1. Field of the Invention
The invention generally relates to software used to interface with hardware and more specifically relates to software for use in low-level input/output operations.
2. Description of the Related Art
Classically, a computer or other computing device had a single processor and a relatively fixed set of additional devices such as peripheral components. When the computer started operation, the processor utilized a BIOS (Basic Input Output System) to communicate with the rest of the system until more sophisticated software such as an operating system could be started. As operation of the computer proceeded, the operating system would still need to communicate with the rest of the computer, and might use the input/output (I/O) code available in the BIOS for this communication, along with drivers included in the operating system for this purpose. Alternatively, the operating system would use its own code, possibly including drivers, which might read addresses for I/O from the BIOS but otherwise leave the BIOS undisturbed during normal operation. The BIOS code typically included some basic in (input) and out (output) instructions which the processor simply executed, and in some instances also included various setup and cleanup instructions which served to make I/O effective and coherent.
Much of this theory of operations depended on dedicated memory locations (addresses) that could be used to write to or read from registers associated with hardware other than the processor. Typically, these addresses could be set using hardware configuration devices such as jumpers or fuses, resulting in a few dedicated addresses at which the device or component in question could be accessed. In early IBM PC systems, the addresses in question typically were close to the zero address of the system, and in some systems were always in the zero to 4095 range (or 0–64K range for latter systems). Moreover, in some systems, the BIOS would have dedicated addresses associated with it, where certain routines within the BIOS could be found, or where the BIOS would look for certain data. Additionally, strong ordering of operations was the norm, if a first datum was written at a first address in a program, and then a second datum was written at a second address, there was no chance that the second datum would be written before the first datum was written.
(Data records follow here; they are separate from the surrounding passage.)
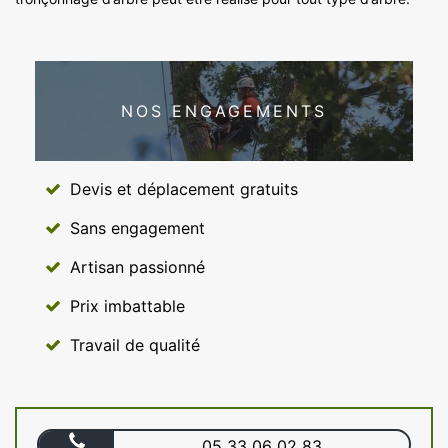
NOS ENGAGEMENTS
Devis et déplacement gratuits
Sans engagement
Artisan passionné
Prix imbattable
Travail de qualité
05 33 06 02 83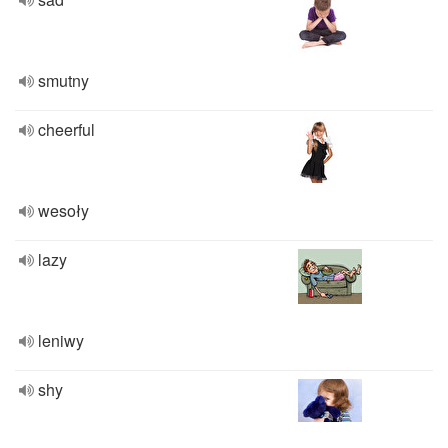
smutny
cheerful
wesoły
lazy
leniwy
shy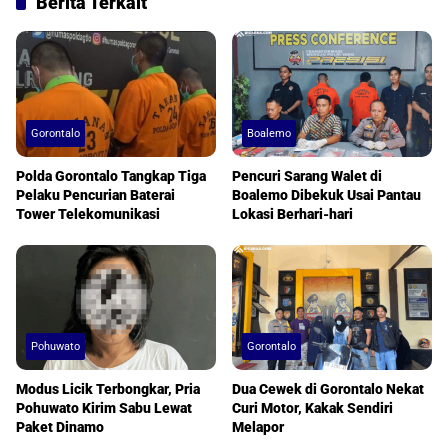
Berita Terkait
Gorontalo
Boalemo
Polda Gorontalo Tangkap Tiga
Pencuri Sarang Walet di
Pelaku Pencurian Baterai
Boalemo Dibekuk Usai Pantau
Tower Telekomunikasi
Lokasi Berhari-hari
Pohuwato
Gorontalo
Modus Licik Terbongkar, Pria
Dua Cewek di Gorontalo Nekat
Pohuwato Kirim Sabu Lewat
Curi Motor, Kakak Sendiri
Paket Dinamo
Melapor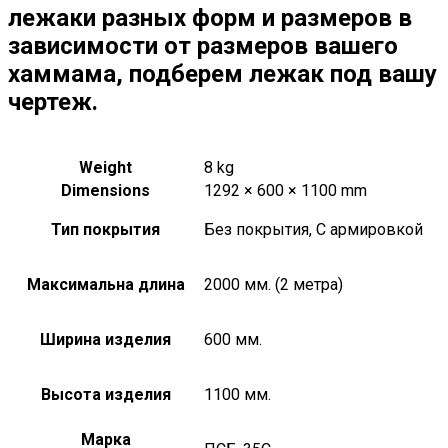
лежаки разных форм и размеров в
зависимости от размеров вашего
хаммама, подберем лежак под вашу
чертеж.
Weight
8 kg
Dimensions
1292 × 600 × 1100 mm
Тип покрытия
Без покрытия, С армировкой
Максимальна длина
2000 мм. (2 метра)
Ширина изделия
600 мм.
Высота изделия
1100 мм.
Марка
When the first datum was data to be written, and the second datum was an instruction to write the information to disk, this ordering was important.
With the advent of newer technology, this model is not as simple. Multiple processors are involved in some systems. Processors include pipelining with complicated models for conditional processing of branches, stalls due to delays in the system, and parallel execution of instructions. Caches introduce further complexity, allowing for data to be read and written at a first location without going beyond the cache to the device dedicated to storing data at the first location. Components may be inserted or removed from a system in real-time during normal operation. Virtual memory management may mean that the processor understands that a piece of data is being written at a first location but the surrounding I/O components redirect that data to a second location based on page tables and other translations of addresses. All of these changes to the computer mean that the basic input and output routines may be much more complicated to write and manage than they were in earlier days.
Recently, a new standard, known as the Extensible Firmware Interface (EFI), was introduced. As its name implies, EFI enables systems that employ the interface and associated architecture to extend the firmware operations of those systems beyond the basic services provided by the BIOS or original firmware that is provided with system. Under EFI, various system level events, such as I/O operations, are handled through drivers that are specifically tailored for such tasks. Typically, the EFI drivers are written to support particular CPU architectures. As a result, respective sets of drivers must be written for each processor architecture. In addition to processor-architecture considerations, the firmware drivers need to support both physical and virtual CPU execution modes, so that I/O operations can be performed in the pre-boot environment, the OS present environment, and in exception-handling code that may execute in virtual and physical execution modes.